When I was growing up in a small fishing village on the Oregon Coast, I never gave a second thought to the possibility of running out of natural resources. Whether lumber, fish, trees, or whatever, there was always an abundance. I can recall going down to the protective rock jetty at the boat basin with a handmade spear consisting of a stick and a coat hanger and stabbing flounder after flounder as they came in with the tide through the rocks. Or putting four hooks on a fishing line and dangling it from a boat in the sheltered harbor at Sunset Beach and pulling up four hooks filled with black cod every time we lowered our lines. My brother and I used to go out behind our home, which was attached to the back of my dad’s tavern. There were a bunch of old cars turned upside down and sideways in a swampy area. We would spend hours with our BB buns shooting waterdogs as they rose to the surface. For those of you who don;t know, these are a type of salamander apparently called mudpuppies in some sections of the country.
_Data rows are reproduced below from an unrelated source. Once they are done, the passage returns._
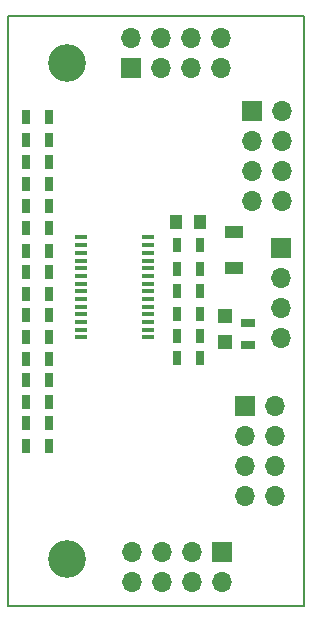
<source format=gts>
G04 #@! TF.FileFunction,Soldermask,Top*
%FSLAX46Y46*%
G04 Gerber Fmt 4.6, Leading zero omitted, Abs format (unit mm)*
G04 Created by KiCad (PCBNEW 4.0.2-stable) date 6/1/2017 8:35:31 PM*
%MOMM*%
G01*
G04 APERTURE LIST*
%ADD10C,0.100000*%
%ADD11C,0.150000*%
%ADD12R,1.000000X1.250000*%
%ADD13R,1.600000X1.000000*%
%ADD14R,0.700000X1.300000*%
%ADD15R,1.300000X0.700000*%
%ADD16R,1.100000X0.400000*%
%ADD17R,1.200000X1.200000*%
%ADD18R,1.700000X1.700000*%
%ADD19O,1.700000X1.700000*%
%ADD20C,3.200000*%
G04 APERTURE END LIST*
D10*
D11*
X125000000Y-100000000D02*
X100000000Y-100000000D01*
X125000000Y-150000000D02*
X125000000Y-100000000D01*
X100000000Y-150000000D02*
X125000000Y-150000000D01*
X100000000Y-100000000D02*
X100000000Y-150000000D01*
D12*
X114230400Y-117449600D03*
X116230400Y-117449600D03*
D13*
X119075200Y-118337200D03*
X119075200Y-121337200D03*
D14*
X101513600Y-116128800D03*
X103413600Y-116128800D03*
X101513600Y-118008400D03*
X103413600Y-118008400D03*
X101513600Y-119888000D03*
X103413600Y-119888000D03*
X101513600Y-121716800D03*
X103413600Y-121716800D03*
X103428800Y-112369600D03*
X101528800Y-112369600D03*
X103413600Y-108610400D03*
X101513600Y-108610400D03*
X103413600Y-110490000D03*
X101513600Y-110490000D03*
X103413600Y-114249200D03*
X101513600Y-114249200D03*
X101513600Y-123545600D03*
X103413600Y-123545600D03*
X101513600Y-125374400D03*
X103413600Y-125374400D03*
X101513600Y-127203200D03*
X103413600Y-127203200D03*
X101513600Y-129032000D03*
X103413600Y-129032000D03*
X116215200Y-128981200D03*
X114315200Y-128981200D03*
X116215200Y-127101600D03*
X114315200Y-127101600D03*
X116215200Y-125222000D03*
X114315200Y-125222000D03*
X116215200Y-123342400D03*
X114315200Y-123342400D03*
D15*
X120294400Y-125999200D03*
X120294400Y-127899200D03*
D14*
X114315200Y-119430800D03*
X116215200Y-119430800D03*
X114315200Y-121412000D03*
X116215200Y-121412000D03*
X101513600Y-136398000D03*
X103413600Y-136398000D03*
X101513600Y-134518400D03*
X103413600Y-134518400D03*
X101513600Y-132689600D03*
X103413600Y-132689600D03*
X101513600Y-130860800D03*
X103413600Y-130860800D03*
D16*
X106150000Y-118775000D03*
X106150000Y-119425000D03*
X106150000Y-120075000D03*
X106150000Y-120725000D03*
X106150000Y-121375000D03*
X106150000Y-122025000D03*
X106150000Y-122675000D03*
X106150000Y-123325000D03*
X106150000Y-123975000D03*
X106150000Y-124625000D03*
X106150000Y-125275000D03*
X106150000Y-125925000D03*
X106150000Y-126575000D03*
X106150000Y-127225000D03*
X111850000Y-127225000D03*
X111850000Y-126575000D03*
X111850000Y-125925000D03*
X111850000Y-125275000D03*
X111850000Y-124625000D03*
X111850000Y-123975000D03*
X111850000Y-123325000D03*
X111850000Y-122675000D03*
X111850000Y-122025000D03*
X111850000Y-121375000D03*
X111850000Y-120725000D03*
X111850000Y-120075000D03*
X111850000Y-119425000D03*
X111850000Y-118775000D03*
D17*
X118364000Y-127642800D03*
X118364000Y-125442800D03*
D18*
X110363000Y-104394000D03*
D19*
X110363000Y-101854000D03*
X112903000Y-104394000D03*
X112903000Y-101854000D03*
X115443000Y-104394000D03*
X115443000Y-101854000D03*
X117983000Y-104394000D03*
X117983000Y-101854000D03*
D18*
X120650000Y-108077000D03*
D19*
X123190000Y-108077000D03*
X120650000Y-110617000D03*
X123190000Y-110617000D03*
X120650000Y-113157000D03*
X123190000Y-113157000D03*
X120650000Y-115697000D03*
X123190000Y-115697000D03*
D18*
X120000000Y-133000000D03*
D19*
X122540000Y-133000000D03*
X120000000Y-135540000D03*
X122540000Y-135540000D03*
X120000000Y-138080000D03*
X122540000Y-138080000D03*
X120000000Y-140620000D03*
X122540000Y-140620000D03*
D18*
X118110000Y-145440400D03*
D19*
X118110000Y-147980400D03*
X115570000Y-145440400D03*
X115570000Y-147980400D03*
X113030000Y-145440400D03*
X113030000Y-147980400D03*
X110490000Y-145440400D03*
X110490000Y-147980400D03*
D18*
X123082000Y-119634000D03*
D19*
X123082000Y-122174000D03*
X123082000Y-124714000D03*
X123082000Y-127254000D03*
D20*
X105000000Y-104000000D03*
X105000000Y-146000000D03*
M02*

</source>
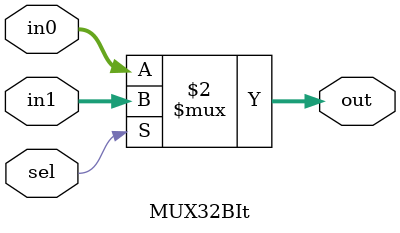
<source format=v>
`timescale 1ns / 1ps


module MUX32BIt(input [31:0] in0, in1, input sel, output reg [31:0] out);
    always @(*) begin
        out = sel ? in1 : in0;
    end
endmodule


</source>
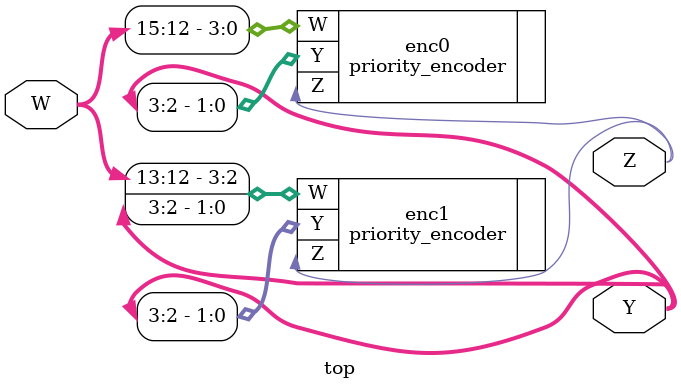
<source format=sv>
module top (
  input [15:0] W,
  output [3:0] Y,
  output Z); 
  
  //Instancie aqui os componentes disponiveis para formar um codificador de 16x4

  priority_encoder enc0 (
    .W(W[15:12]), 
    .Y(Y[3:2]), 
    .Z(Z)
  );

  priority_encoder enc1 (
    .W({W[13:12], Y[3:2]}), 
    .Y(Y[3:2]), 
    .Z(Z)
  );


endmodule
</source>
We typically did nothing with any of these “prey.” We wouldn’t eat them or give them away. As far as I remember, we’d just dump them back in the water or probably leave them to rot on a beach. Looking back, it is embarrassing. But that was the culture where I lived. Salmon fisherman were out to take as many cohos and chinooks as they could and they began complaining when the government started talking about setting limits. Lumber companies–Weyerhauser, Menasha, Georgia Pacific–raped the steep hillsides of Douglas-Firs, Western Hemlock, and Port Orford Cedar until forced to restock with seedlings and to leave large stands of choice timber alone.
Today, of course, the world faces one of its worst environmental dangers, the potential destruction of our planet because of greenhouse gases. As 70 nations meet to discuss the damage and remedies, most of us citizens go about our business polluting just as we always have. Cutting back on emissions would be a nuisance and an inconvenience. After all, there are plenty more waterdogs in the pond.